Ma questa tendenza della moda ha un contraccolpo più potente del colpo: il codice lasco rende sempre più difficile apparire adatti.
Gli economisti chiamano il trionfo del casual un “controsegnale”: il potente gira in maglioncino ed è come se dicesse “il mio status è talmente elevato che non devo nemmeno segnalarlo attraverso un abito adeguato”
Anche i titoli – “dottore”, “professore” – non sono più di moda e vengono omessi. Controsegnale: “sono talmente competente che nemmeno dico che sono dottore, ti basterà andare su google per restare impressionato dalle mie capacità”.
Ma non ingannatevi, questa nuova tendenza nel collocarsi e rivendicare il proprio status, non è meno oppressiva della precedente.
Anzi, per il novizio, è ancora più difficile essere incluso nell’élite: non riesce a decifrare i nuovi codici complessi. Per lui è stato più facile “salire” nella sostanza che farsi riconoscere nella forma.
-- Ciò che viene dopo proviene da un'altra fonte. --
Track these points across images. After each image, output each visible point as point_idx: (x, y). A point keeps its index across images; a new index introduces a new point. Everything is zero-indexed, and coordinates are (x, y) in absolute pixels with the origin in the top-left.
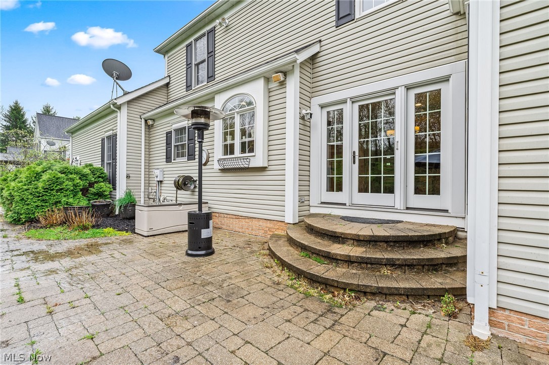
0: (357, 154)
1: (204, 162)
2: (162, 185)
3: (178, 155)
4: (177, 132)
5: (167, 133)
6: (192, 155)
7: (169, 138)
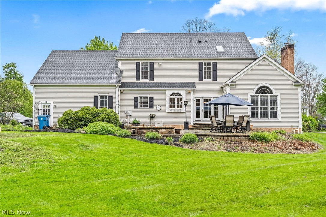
0: (203, 109)
1: (159, 109)
2: (131, 117)
3: (141, 106)
4: (141, 98)
5: (135, 97)
6: (152, 106)
7: (136, 99)
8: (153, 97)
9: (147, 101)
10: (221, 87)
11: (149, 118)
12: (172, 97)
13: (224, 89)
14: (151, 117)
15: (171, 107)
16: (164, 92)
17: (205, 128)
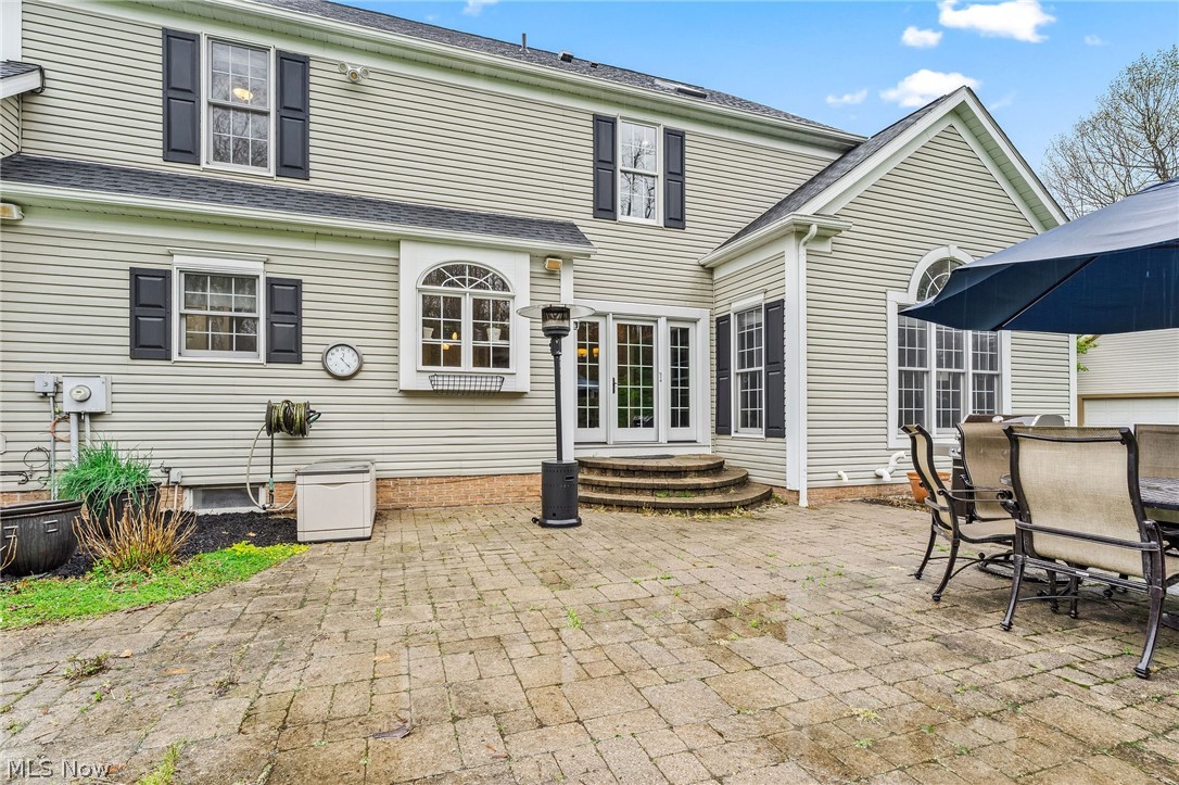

Come devo vestire per entrare nel gruppo che conta? Prima era chiaro ma ora?
Se hai 25 anni, cosa devi mettere per segnalare il tuo nuovo status altolocato? Può essere molto duro rispondere a questa domanda, ieri era semplicissimo.
Una volta che Alibaba ha sfondato in borsa, Jack Ma è andato subito a fare scorta di suite blu senza pensarci due volte. Non ha certo pensato ad anonimi maglioncini.
Diventa difficile anche per il venditore riconoscere il cliente. Molto spesso – se gestisci una galleria d’arte – chi ha un’ elevata capacità di spesa ti entra in negozio in jeans e scarpe da tennis. Chi ostenta doppio petto e cravatta non spenderà mai 10 milioni per un Basquiat. Questa incertezza tiene sulle spine ogni venditore.
Prendiamo i paesi che dagli anni 60 si sono mostrati i più dinamici: Giappone, Sud Corea e Cina. Sarà un caso che queste culture sono le uniche tra i paesi sviluppati ad essere ancora ossessionate dal completo-giacca-cravatta, dalla business card, dalla sottomissione all’autorità gerarchica, dal regalo fatto come si deve e altri costumi che un tempo conoscevamo molto bene anche noi?
Nelle società dinamiche il segnale è tutto, in quelle declinanti di controsegnale prevale. Nelle società dinamiche produrre è la priorità, nelle società stagnanti la priorità è decriptare la giungla segnaletica in cui ci si ritrova immersi.